#### Exercise brief:
If an entry holds a picture, leave that picture out; copy everything else exactly.

Listed records START

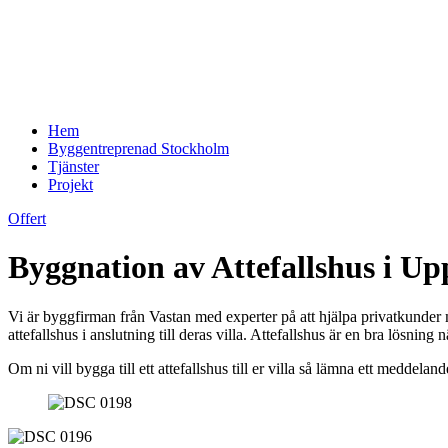
Hem
Byggentreprenad Stockholm
Tjänster
Projekt
Offert
Byggnation av Attefallshus i Up
Vi är byggfirman från Vastan med experter på att hjälpa privatkunder 
attefallshus i anslutning till deras villa. Attefallshus är en bra lösnin
Om ni vill bygga till ett attefallshus till er villa så lämna ett meddela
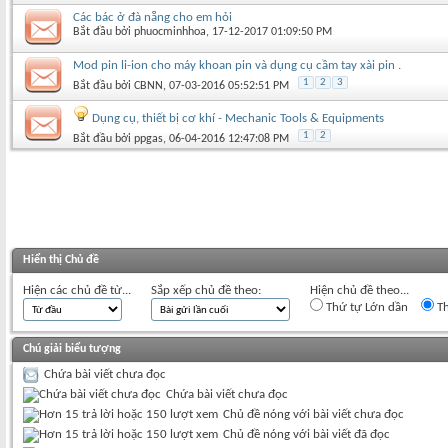
Các bác ở đà nẵng cho em hỏi
Bắt đầu bởi
phuocminhhoa
‎, 17-12-2017 01:09:50 PM
Mod pin li-ion cho máy khoan pin và dụng cụ cầm tay xài pin .
1
2
3
Bắt đầu bởi
CBNN
‎, 07-03-2016 05:52:51 PM
Dụng cụ, thiết bị cơ khí - Mechanic Tools & Equipments
1
2
Bắt đầu bởi
ppgas
‎, 06-04-2016 12:47:08 PM
Hiển thị Chủ đề
Hiện các chủ đề từ...
Sắp xếp chủ đề theo:
Hiện chủ đề theo...
Thứ tự Lớn dần
Th
Chú giải biểu tượng
Chứa bài viết chưa đọc
Chứa bài viết chưa đọc
Chủ đề nóng với bài viết chưa đọc
Chủ đề nóng với bài viết đã đọc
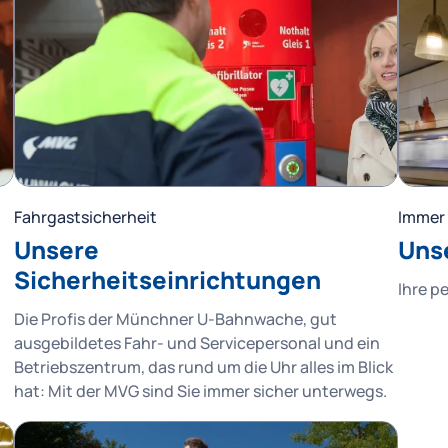
Fahrgastsicherheit
Immer 
Unsere
Uns
Sicherheitseinrichtungen
Ihre p
Die Profis der Münchner U-Bahnwache, gut
ausgebildetes Fahr- und Servicepersonal und ein
Betriebszentrum, das rund um die Uhr alles im Blick
hat: Mit der MVG sind Sie immer sicher unterwegs.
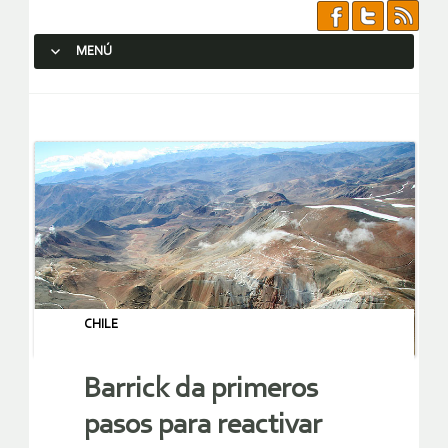
MENÚ
SALTAR AL CONTENIDO.
CHILE
Barrick da primeros
pasos para reactivar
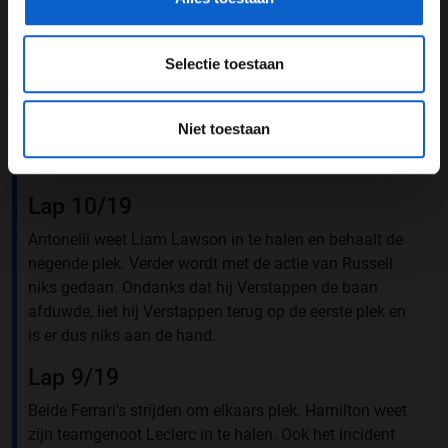
zestiende plaats. Verstappen en Russell krijgen beide
track limits
voor het eerdere incident.
Selectie toestaan
Lap 11/19
Ondertussen is Antonelli op jacht om nog een plek naar
Niet toestaan
voren te komen. Hij probeert Oliver Bearman in te halen.
Verstappen rijdt nog altijd de snelste ronde.
Lap 10/19
Antonelli weet Liam Lawson in te halen en behaalt de
negende plek. Verder wordt met de actie van Russell
niks gedaan. Ondanks dat hij Verstappen de baan
afduwde, liet hij Verstappen terug op de eerste plek en
is er dus niks aan de hand.
Lap 9/19
Beide Ferrari's strijden om elkaars plek. Hamilton weet
zijn teamgenoot Leclerc in te halen. Ook het incident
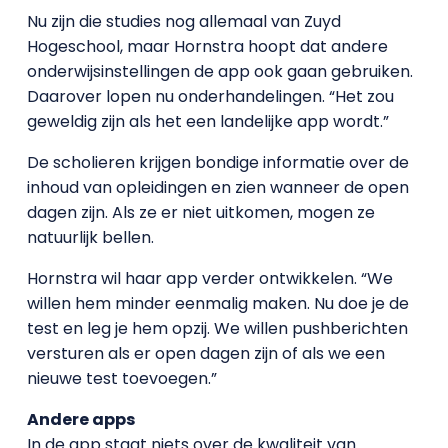
Nu zijn die studies nog allemaal van Zuyd
Hogeschool, maar Hornstra hoopt dat andere
onderwijsinstellingen de app ook gaan gebruiken.
Daarover lopen nu onderhandelingen. “Het zou
geweldig zijn als het een landelijke app wordt.”
De scholieren krijgen bondige informatie over de
inhoud van opleidingen en zien wanneer de open
dagen zijn. Als ze er niet uitkomen, mogen ze
natuurlijk bellen.
Hornstra wil haar app verder ontwikkelen. “We
willen hem minder eenmalig maken. Nu doe je de
test en leg je hem opzij. We willen pushberichten
versturen als er open dagen zijn of als we een
nieuwe test toevoegen.”
Andere apps
In de app staat niets over de kwaliteit van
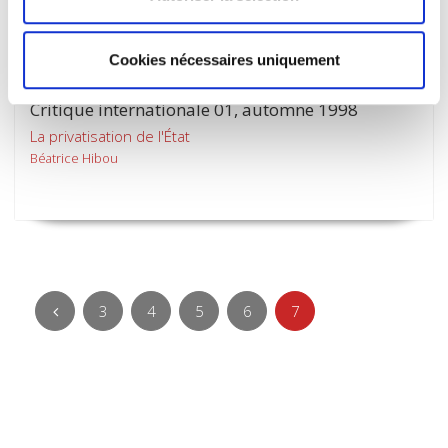
Cookies nécessaires uniquement
Critique internationale 01, automne 1998
La privatisation de l'État
Béatrice Hibou
3
4
5
6
7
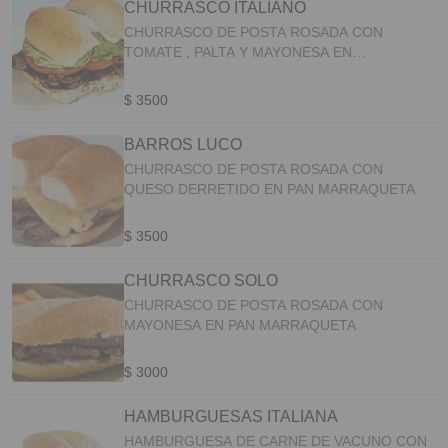
CHURRASCO ITALIANO
CHURRASCO DE POSTA ROSADA CON
TOMATE , PALTA Y MAYONESA EN
MARRAQUETA
$ 3500
BARROS LUCO
CHURRASCO DE POSTA ROSADA CON
QUESO DERRETIDO EN PAN MARRAQUETA
$ 3500
CHURRASCO SOLO
CHURRASCO DE POSTA ROSADA CON
MAYONESA EN PAN MARRAQUETA
$ 3000
HAMBURGUESAS ITALIANA
HAMBURGUESA DE CARNE DE VACUNO CON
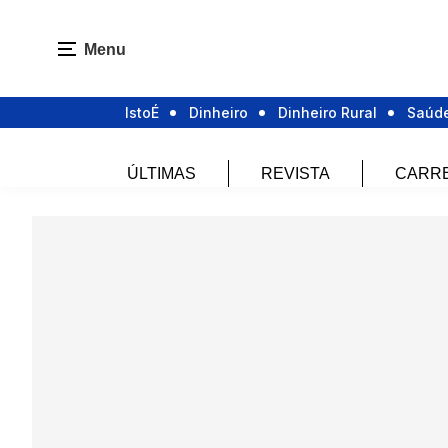
Menu
IstoÉ
Dinheiro
Dinheiro Rural
Saúd
ÚLTIMAS
REVISTA
CARR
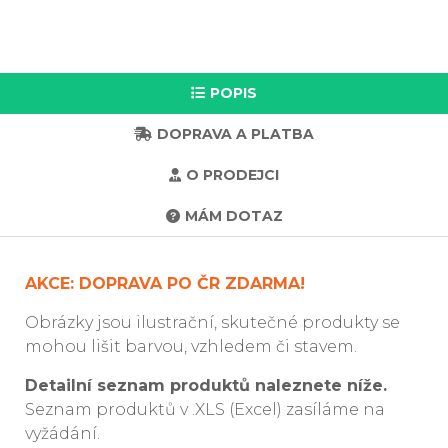
POPIS
DOPRAVA A PLATBA
O PRODEJCI
MÁM DOTAZ
AKCE: DOPRAVA PO ČR ZDARMA!
Obrázky jsou ilustrační, skutečné produkty se
mohou lišit barvou, vzhledem či stavem.
Detailní seznam produktů naleznete níže.
Seznam produktů v .XLS (Excel) zasíláme na
vyžádání.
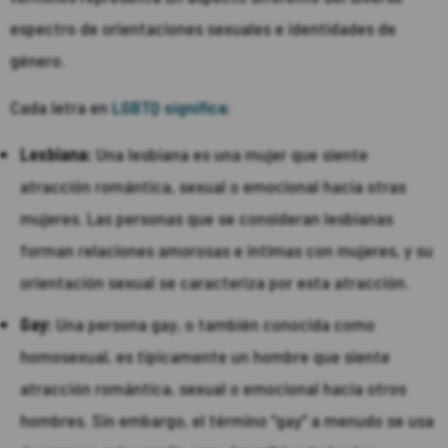
espectro de orientaciones sexuales e identidades de
género.
Cada letra en
LGBTQ significa
:
Lesbiana:
Una lesbiana es una mujer que siente
atracción romántica, sexual o emocional hacia otras
mujeres. Las personas que se consideran lesbianas
forman relaciones amorosas e íntimas con mujeres, y su
orientación sexual se caracteriza por esta atracción.
Gay:
Una persona gay, o también conocida como
homosexual, es típicamente un hombre que siente
atracción romántica, sexual o emocional hacia otros
hombres. Sin embargo, el término “gay” a menudo se usa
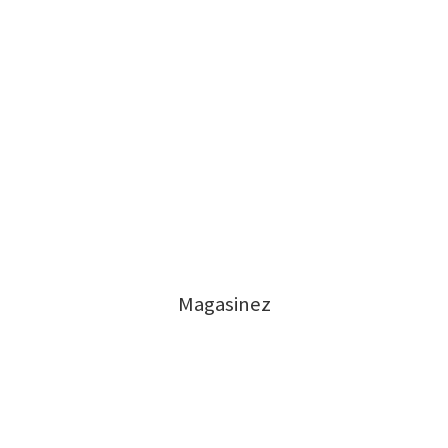
Magasinez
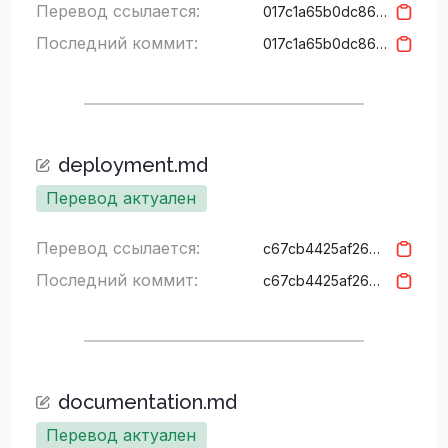
Перевод ссылается:
017c1a65b0dc86546f7965a1bf2bd53f411823ec
Последний коммит:
017c1a65b0dc86546f7965a1bf2bd53f411823ec
deployment.md
Перевод актуален
Перевод ссылается:
c67cb4425af264f331c194e7c6abc69f9c048c9a
Последний коммит:
c67cb4425af264f331c194e7c6abc69f9c048c9a
documentation.md
Перевод актуален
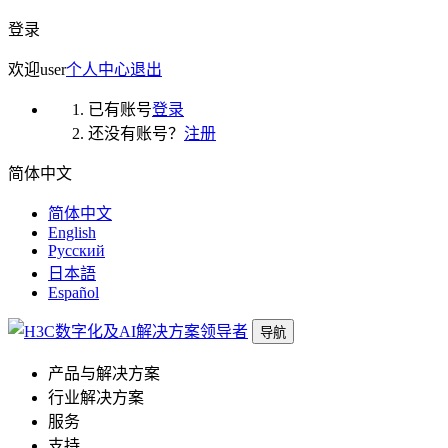
登录
欢迎
user
个人中心
退出
已有账号
登录
还没有账号？
注册
简体中文
简体中文
English
Русский
日本語
Español
导航
产品与解决方案
行业解决方案
服务
支持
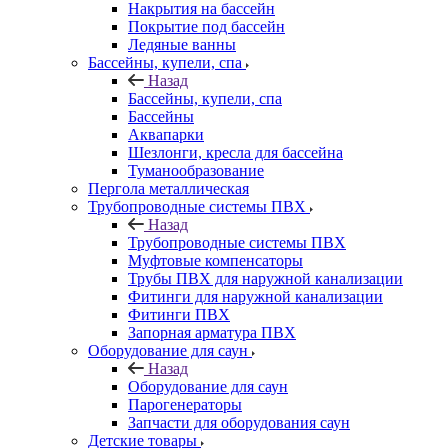
Накрытия на бассейн
Покрытие под бассейн
Ледяные ванны
Бассейны, купели, спа
Назад
Бассейны, купели, спа
Бассейны
Аквапарки
Шезлонги, кресла для бассейна
Туманообразование
Пергола металлическая
Трубопроводные системы ПВХ
Назад
Трубопроводные системы ПВХ
Муфтовые компенсаторы
Трубы ПВХ для наружной канализации
Фитинги для наружной канализации
Фитинги ПВХ
Запорная арматура ПВХ
Оборудование для саун
Назад
Оборудование для саун
Парогенераторы
Запчасти для оборудования саун
Детские товары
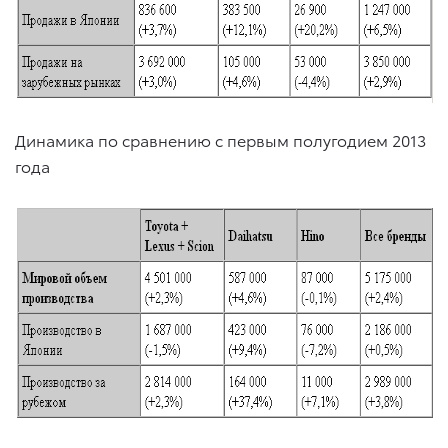
Динамика по сравнению с первым полугодием 2013
года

Listed records END

#### Exercise output:
Hem
Byggentreprenad Stockholm
Tjänster
Projekt
Offert
Byggnation av Attefallshus i Up
Vi är byggfirman från Vastan med experter på att hjälpa privatkunder 
attefallshus i anslutning till deras villa. Attefallshus är en bra lösnin
Om ni vill bygga till ett attefallshus till er villa så lämna ett meddela
Các bác ở đà nẵng cho em hỏi
Bắt đầu bởi
phuocminhhoa
‎, 17-12-2017 01:09:50 PM
Mod pin li-ion cho máy khoan pin và dụng cụ cầm tay xài pin .
1
2
3
Bắt đầu bởi
CBNN
‎, 07-03-2016 05:52:51 PM
Dụng cụ, thiết bị cơ khí - Mechanic Tools & Equipments
1
2
Bắt đầu bởi
ppgas
‎, 06-04-2016 12:47:08 PM
Hiển thị Chủ đề
Hiện các chủ đề từ...
Sắp xếp chủ đề theo:
Hiện chủ đề theo...
Thứ tự Lớn dần
Th
Chú giải biểu tượng
Chứa bài viết chưa đọc
Chứa bài viết chưa đọc
Chủ đề nóng với bài viết chưa đọc
Chủ đề nóng với bài viết đã đọc
Fahrgastsicherheit
Immer 
Unsere
Uns
Sicherheitseinrichtungen
Ihre p
Die Profis der Münchner U-Bahnwache, gut
ausgebildetes Fahr- und Servicepersonal und ein
Betriebszentrum, das rund um die Uhr alles im Blick
hat: Mit der MVG sind Sie immer sicher unterwegs.
MENÚ
SALTAR AL CONTENIDO.
CHILE
Barrick da primeros
pasos para reactivar
zestiende plaats. Verstappen en Russell krijgen beide
track limits
voor het eerdere incident.
Selectie toestaan
Lap 11/19
Ondertussen is Antonelli op jacht om nog een plek naar
Niet toestaan
voren te komen. Hij probeert Oliver Bearman in te halen.
Verstappen rijdt nog altijd de snelste ronde.
Lap 10/19
Antonelli weet Liam Lawson in te halen en behaalt de
negende plek. Verder wordt met de actie van Russell
niks gedaan. Ondanks dat hij Verstappen de baan
afduwde, liet hij Verstappen terug op de eerste plek en
is er dus niks aan de hand.
Lap 9/19
Beide Ferrari's strijden om elkaars plek. Hamilton weet
zijn teamgenoot Leclerc in te halen. Ook het incident
Nu zijn die studies nog allemaal van Zuyd
Hogeschool, maar Hornstra hoopt dat andere
onderwijsinstellingen de app ook gaan gebruiken.
Daarover lopen nu onderhandelingen. “Het zou
geweldig zijn als het een landelijke app wordt.”
De scholieren krijgen bondige informatie over de
inhoud van opleidingen en zien wanneer de open
dagen zijn. Als ze er niet uitkomen, mogen ze
natuurlijk bellen.
Hornstra wil haar app verder ontwikkelen. “We
willen hem minder eenmalig maken. Nu doe je de
test en leg je hem opzij. We willen pushberichten
versturen als er open dagen zijn of als we een
nieuwe test toevoegen.”
Andere apps
In de app staat niets over de kwaliteit van
Cookies nécessaires uniquement
Critique internationale 01, automne 1998
La privatisation de l'État
Béatrice Hibou
3
4
5
6
7
CHURRASCO ITALIANO
CHURRASCO DE POSTA ROSADA CON
TOMATE , PALTA Y MAYONESA EN
MARRAQUETA
$ 3500
BARROS LUCO
CHURRASCO DE POSTA ROSADA CON
QUESO DERRETIDO EN PAN MARRAQUETA
$ 3500
CHURRASCO SOLO
CHURRASCO DE POSTA ROSADA CON
MAYONESA EN PAN MARRAQUETA
$ 3000
HAMBURGUESAS ITALIANA
HAMBURGUESA DE CARNE DE VACUNO CON
Menu
IstoÉ
Dinheiro
Dinheiro Rural
Saúd
ÚLTIMAS
REVISTA
CARR
POPIS
DOPRAVA A PLATBA
O PRODEJCI
MÁM DOTAZ
AKCE: DOPRAVA PO ČR ZDARMA!
Obrázky jsou ilustrační, skutečné produkty se
mohou lišit barvou, vzhledem či stavem.
Detailní seznam produktů naleznete níže.
Seznam produktů v .XLS (Excel) zasíláme na
vyžádání.
espectro de orientaciones sexuales e identidades de
género.
Cada letra en
LGBTQ significa
:
Lesbiana:
Una lesbiana es una mujer que siente
atracción romántica, sexual o emocional hacia otras
mujeres. Las personas que se consideran lesbianas
forman relaciones amorosas e íntimas con mujeres, y su
orientación sexual se caracteriza por esta atracción.
Gay:
Una persona gay, o también conocida como
homosexual, es típicamente un hombre que siente
atracción romántica, sexual o emocional hacia otros
hombres. Sin embargo, el término “gay” a menudo se usa
Magasinez
Перевод ссылается:
017c1a65b0dc86546f7965a1bf2bd53f411823ec
Последний коммит:
017c1a65b0dc86546f7965a1bf2bd53f411823ec
deployment.md
Перевод актуален
Перевод ссылается:
c67cb4425af264f331c194e7c6abc69f9c048c9a
Последний коммит:
c67cb4425af264f331c194e7c6abc69f9c048c9a
documentation.md
Перевод актуален
登录
欢迎
user
个人中心
退出
已有账号
登录
还没有账号？
注册
简体中文
简体中文
English
Русский
日本語
Español
导航
产品与解决方案
行业解决方案
服务
支持
Накрытия на бассейн
Покрытие под бассейн
Ледяные ванны
Бассейны, купели, спа
Назад
Бассейны, купели, спа
Бассейны
Аквапарки
Шезлонги, кресла для бассейна
Туманообразование
Пергола металлическая
Трубопроводные системы ПВХ
Назад
Трубопроводные системы ПВХ
Муфтовые компенсаторы
Трубы ПВХ для наружной канализации
Фитинги для наружной канализации
Фитинги ПВХ
Запорная арматура ПВХ
Оборудование для саун
Назад
Оборудование для саун
Парогенераторы
Запчасти для оборудования саун
Детские товары
Динамика по сравнению с первым полугодием 2013
года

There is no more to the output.